#### [PROBLEM STATEMENT]
Convert all the text lines in the material into a JSON list of strings, one string per line and no blank lines. Leave the pictures out.

#### [Recorded data]
* * * * * * *
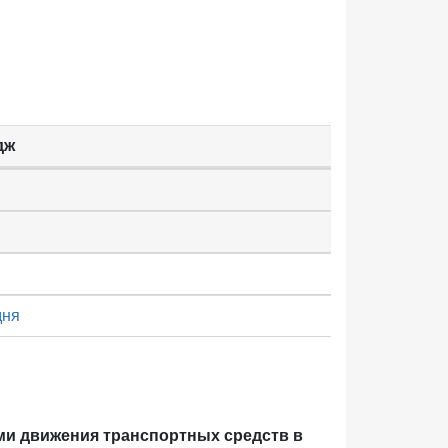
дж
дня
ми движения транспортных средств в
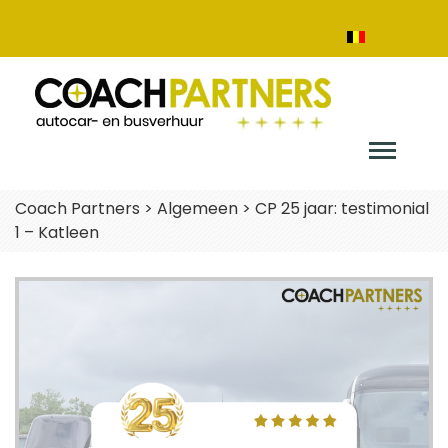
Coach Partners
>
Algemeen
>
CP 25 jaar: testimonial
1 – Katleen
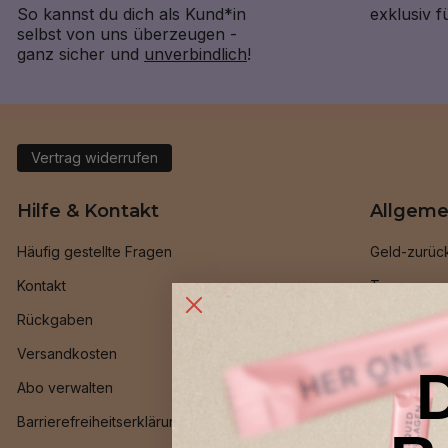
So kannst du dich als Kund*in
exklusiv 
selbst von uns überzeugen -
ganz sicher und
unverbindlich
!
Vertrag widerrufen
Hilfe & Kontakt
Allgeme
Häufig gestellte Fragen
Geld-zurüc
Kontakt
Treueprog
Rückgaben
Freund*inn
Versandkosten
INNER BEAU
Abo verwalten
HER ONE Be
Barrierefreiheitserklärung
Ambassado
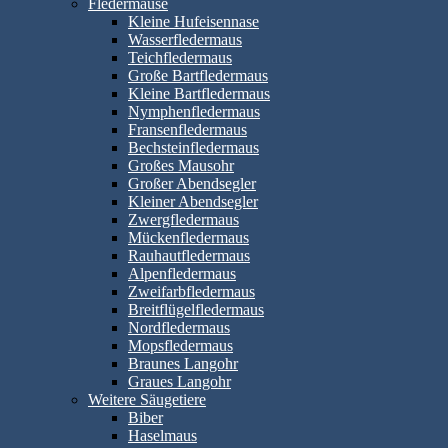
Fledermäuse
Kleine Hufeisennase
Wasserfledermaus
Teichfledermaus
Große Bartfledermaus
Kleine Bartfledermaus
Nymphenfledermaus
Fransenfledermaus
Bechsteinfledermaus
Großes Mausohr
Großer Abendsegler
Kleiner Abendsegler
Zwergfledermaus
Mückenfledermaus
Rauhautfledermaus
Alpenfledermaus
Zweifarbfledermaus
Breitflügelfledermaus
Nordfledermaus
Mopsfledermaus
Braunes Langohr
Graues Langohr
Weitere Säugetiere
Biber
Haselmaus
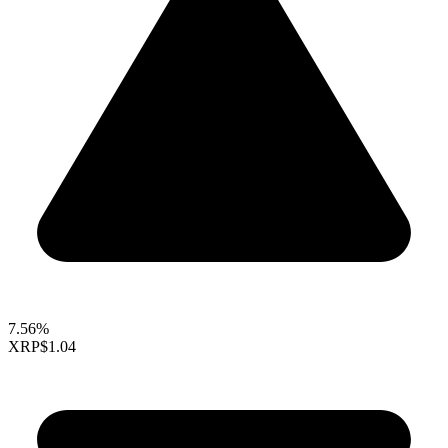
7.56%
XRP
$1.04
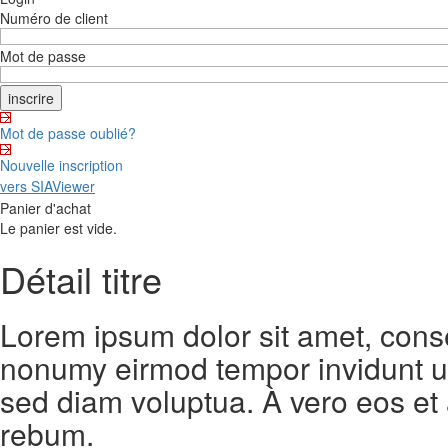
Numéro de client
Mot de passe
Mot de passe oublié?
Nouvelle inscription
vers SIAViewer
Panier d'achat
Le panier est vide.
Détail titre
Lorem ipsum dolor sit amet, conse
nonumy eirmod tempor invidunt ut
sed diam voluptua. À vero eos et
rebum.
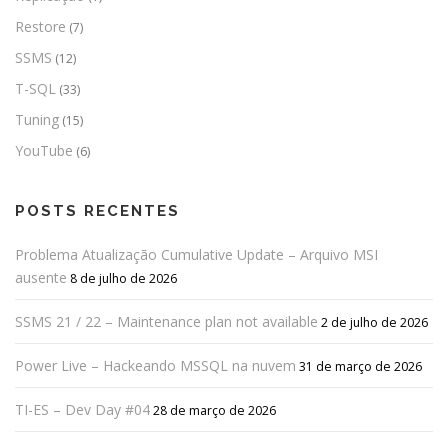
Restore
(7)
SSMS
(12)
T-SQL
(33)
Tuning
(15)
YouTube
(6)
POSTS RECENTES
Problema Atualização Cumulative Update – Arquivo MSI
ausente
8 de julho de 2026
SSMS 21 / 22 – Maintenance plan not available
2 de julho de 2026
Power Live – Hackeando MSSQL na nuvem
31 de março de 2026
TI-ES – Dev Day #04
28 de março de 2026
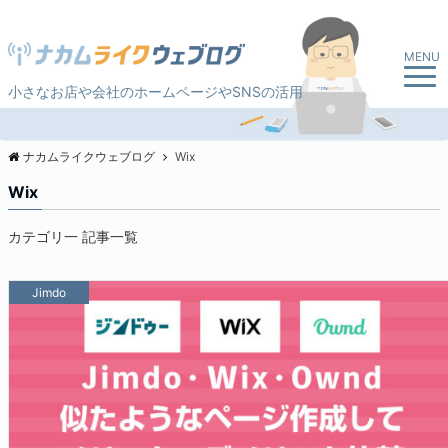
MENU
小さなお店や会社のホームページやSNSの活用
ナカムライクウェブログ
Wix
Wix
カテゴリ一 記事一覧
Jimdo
* * * * * * *
#### [WRITTEN SOLUTION]
[
  "дж",
  "дня",
  "ми движения транспортных средств в",
  "Coach Partners",
  ">",
  "Algemeen",
  ">",
  "CP 25 jaar: testimonial",
  "1 – Katleen",
  "So kannst du dich als Kund*in",
  "exklusiv ",
  "selbst von uns überzeugen -",
  "ganz sicher und",
  "unverbindlich",
  "!",
  "Vertrag widerrufen",
  "Hilfe & Kontakt",
  "Allgeme",
  "Häufig gestellte Fragen",
  "Geld-zurüc",
  "Kontakt",
  "Treueprog",
  "Rückgaben",
  "Freund*inn",
  "Versandkosten",
  "INNER BEAU",
  "Abo verwalten",
  "HER ONE Be",
  "Barrierefreiheitserklärung",
  "Ambassado",
  "Fledermäuse",
  "Kleine Hufeisennase",
  "Wasserfledermaus",
  "Teichfledermaus",
  "Große Bartfledermaus",
  "Kleine Bartfledermaus",
  "Nymphenfledermaus",
  "Fransenfledermaus",
  "Bechsteinfledermaus",
  "Großes Mausohr",
  "Großer Abendsegler",
  "Kleiner Abendsegler",
  "Zwergfledermaus",
  "Mückenfledermaus",
  "Rauhautfledermaus",
  "Alpenfledermaus",
  "Zweifarbfledermaus",
  "Breitflügelfledermaus",
  "Nordfledermaus",
  "Mopsfledermaus",
  "Braunes Langohr",
  "Graues Langohr",
  "Weitere Säugetiere",
  "Biber",
  "Haselmaus",
  "7.56%",
  "XRP",
  "$1.04",
  "Numéro de client",
  "Mot de passe",
  "Mot de passe oublié?",
  "Nouvelle inscription",
  "vers SIAViewer",
  "Panier d'achat",
  "Le panier est vide.",
  "Détail titre",
  "Lorem ipsum dolor sit amet, conse",
  "nonumy eirmod tempor invidunt ut",
  "sed diam voluptua. À vero eos et",
  "rebum.",
  "Restore",
  "(7)",
  "SSMS",
  "(12)",
  "T-SQL",
  "(33)",
  "Tuning",
  "(15)",
  "YouTube",
  "(6)",
  "POSTS RECENTES",
  "Problema Atualização Cumulative Update – Arquivo MSI",
  "ausente",
  "8 de julho de 2026",
  "SSMS 21 / 22 – Maintenance plan not available",
  "2 de julho de 2026",
  "Power Live – Hackeando MSSQL na nuvem",
  "31 de março de 2026",
  "TI-ES – Dev Day #04",
  "28 de março de 2026",
  "MENU",
  "小さなお店や会社のホームページやSNSの活用",
  "ナカムライクウェブログ",
  "Wix",
  "Wix",
  "カテゴリ一 記事一覧",
  "Jimdo"
]